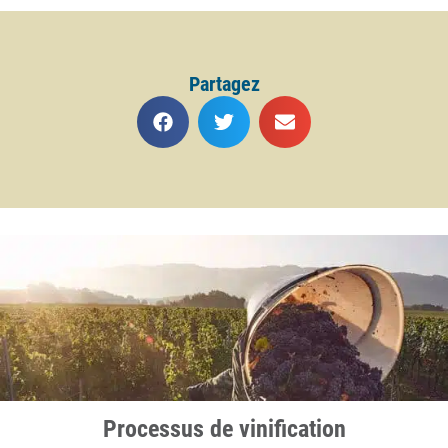
Partagez
Processus de vinification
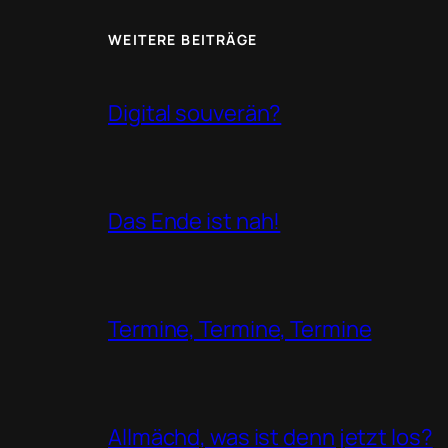
WEITERE BEITRÄGE
Digital souverän?
Das Ende ist nah!
Termine, Termine, Termine
Allmächd, was ist denn jetzt los?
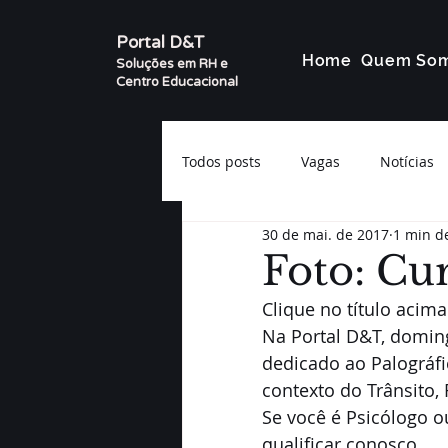
Portal D&T
Home
Quem So
Soluções em RH e
Centro Educacional
Todos posts
Vagas
Notícias
30 de mai. de 2017
1 min de
Foto: Cur
Clique no título acima pa
Na Portal D&T, doming
dedicado ao Palográfi
contexto do Trânsito, 
Se você é Psicólogo o
qualificar conosco.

**Work item:** Transcribe the listing exactly. Its images are to be omitted.

**Answer box:**
Partagez
Processus de vinification
WEITERE BEITRÄGE
Digital souverän?
Das Ende ist nah!
Termine, Termine, Termine
Allmächd, was ist denn jetzt los?
Portal D&T
Home
Quem So
Soluções em RH e
Centro Educacional
Todos posts
Vagas
Notícias
30 de mai. de 2017
1 min de
Foto: Cur
Clique no título acima pa
Na Portal D&T, doming
dedicado ao Palográfi
contexto do Trânsito, 
Se você é Psicólogo o
qualificar conosco.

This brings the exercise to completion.